== Stored data ==
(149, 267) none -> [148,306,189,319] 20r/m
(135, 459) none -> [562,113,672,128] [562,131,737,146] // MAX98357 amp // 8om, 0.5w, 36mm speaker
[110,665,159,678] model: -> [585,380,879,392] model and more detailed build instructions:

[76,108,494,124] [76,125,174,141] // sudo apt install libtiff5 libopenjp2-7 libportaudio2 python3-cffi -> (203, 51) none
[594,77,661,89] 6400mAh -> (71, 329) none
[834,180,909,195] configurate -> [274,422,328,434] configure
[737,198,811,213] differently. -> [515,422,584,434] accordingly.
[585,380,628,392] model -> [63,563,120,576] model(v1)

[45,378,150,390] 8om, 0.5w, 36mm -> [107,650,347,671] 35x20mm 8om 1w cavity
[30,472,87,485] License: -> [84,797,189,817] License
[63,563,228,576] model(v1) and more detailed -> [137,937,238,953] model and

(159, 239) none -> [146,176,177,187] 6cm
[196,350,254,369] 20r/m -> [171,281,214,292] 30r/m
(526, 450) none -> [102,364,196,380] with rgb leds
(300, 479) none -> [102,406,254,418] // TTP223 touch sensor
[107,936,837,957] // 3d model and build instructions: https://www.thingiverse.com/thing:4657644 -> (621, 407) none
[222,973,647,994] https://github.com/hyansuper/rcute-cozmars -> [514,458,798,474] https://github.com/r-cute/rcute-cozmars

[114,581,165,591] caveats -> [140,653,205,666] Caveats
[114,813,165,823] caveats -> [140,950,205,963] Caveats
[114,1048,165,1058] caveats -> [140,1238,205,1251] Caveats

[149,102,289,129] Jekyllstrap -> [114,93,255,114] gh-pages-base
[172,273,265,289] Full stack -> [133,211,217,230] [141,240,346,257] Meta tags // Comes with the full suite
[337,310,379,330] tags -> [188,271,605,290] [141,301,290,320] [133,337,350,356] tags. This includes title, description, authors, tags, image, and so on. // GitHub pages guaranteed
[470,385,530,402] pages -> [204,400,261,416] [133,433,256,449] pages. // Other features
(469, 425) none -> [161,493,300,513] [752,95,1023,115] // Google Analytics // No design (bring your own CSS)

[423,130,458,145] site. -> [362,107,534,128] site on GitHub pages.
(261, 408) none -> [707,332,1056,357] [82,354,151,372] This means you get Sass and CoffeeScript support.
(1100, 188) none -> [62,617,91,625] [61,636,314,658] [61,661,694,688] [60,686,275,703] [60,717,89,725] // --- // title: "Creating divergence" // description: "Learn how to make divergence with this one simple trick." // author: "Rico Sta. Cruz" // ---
===
- What to work on:
Copy out, word for word, the part of the entries above that begins at the line with "[114,813,165,823] caveats ->" and ends at the line with "(261, 408) none", including both.

- Solved exercise:
[114,813,165,823] caveats -> [140,950,205,963] Caveats
[114,1048,165,1058] caveats -> [140,1238,205,1251] Caveats

[149,102,289,129] Jekyllstrap -> [114,93,255,114] gh-pages-base
[172,273,265,289] Full stack -> [133,211,217,230] [141,240,346,257] Meta tags // Comes with the full suite
[337,310,379,330] tags -> [188,271,605,290] [141,301,290,320] [133,337,350,356] tags. This includes title, description, authors, tags, image, and so on. // GitHub pages guaranteed
[470,385,530,402] pages -> [204,400,261,416] [133,433,256,449] pages. // Other features
(469, 425) none -> [161,493,300,513] [752,95,1023,115] // Google Analytics // No design (bring your own CSS)

[423,130,458,145] site. -> [362,107,534,128] site on GitHub pages.
(261, 408) none -> [707,332,1056,357] [82,354,151,372] This means you get Sass and CoffeeScript support.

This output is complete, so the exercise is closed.